この論拠の中心にあるのは、2つの資産をベースとした企業財務における構造的な対比だ。ケンドリックは、Strategyの開示が示したように、ビットコイン財務会社は経費を賄うために保有資産の売却を余儀なくされる可能性がある一方、イーサ財務会社はトークンをステーキングすることで年率約3%の利回りを得られ、資産を売却せずに収益を生み出せると主張した。

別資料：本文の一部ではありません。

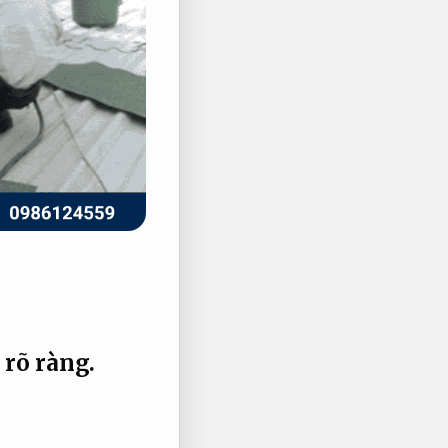
 rõ ràng.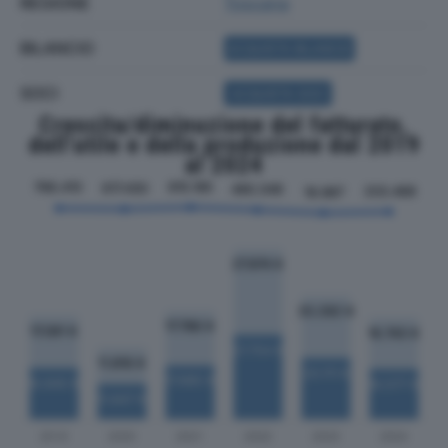
REGIONE
Toscana
BILANCIO
ACQUISTA BILANCIO
SOCI
ACQUISTA SOCI
Crescita/diminuzione del fatturato,
dell'utile e della produzione dal 2019
al 2024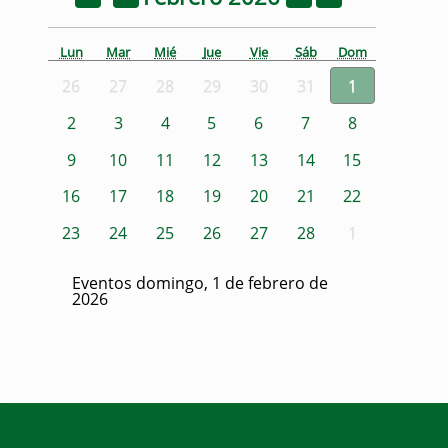
Lun
Mar
Mié
Jue
Vie
Sáb
Dom
26
27
28
29
30
31
1
2
3
4
5
6
7
8
9
10
11
12
13
14
15
16
17
18
19
20
21
22
23
24
25
26
27
28
1
Eventos domingo, 1 de febrero de
2026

この違いが重要なのは、大口保有者による強制売却が下落局面で価格を押し下げる可能性があるためだ。Strategyによる32 BTCの売却は、同社が保有すると報告されている843,706 BTC(約米580億ドル/豪812億ドル相当)と比べれば微々たるものだが、ケンドリックはこの動きをシグナルとして捉えた。最も熱心な法人ビットコイン保有者でさえコインを手放す理由があった一方、利回りを生む資産は財務会社に売却以外の選択肢を与えるというわけだ。
ケンドリックはかつて、2001年のドットコムバブル崩壊時のAmazonの立場にETHの状況を例え、イーサリアムの基盤となるネットワーク指標は価格が低迷している時でさえ改善し続けていると主張していた。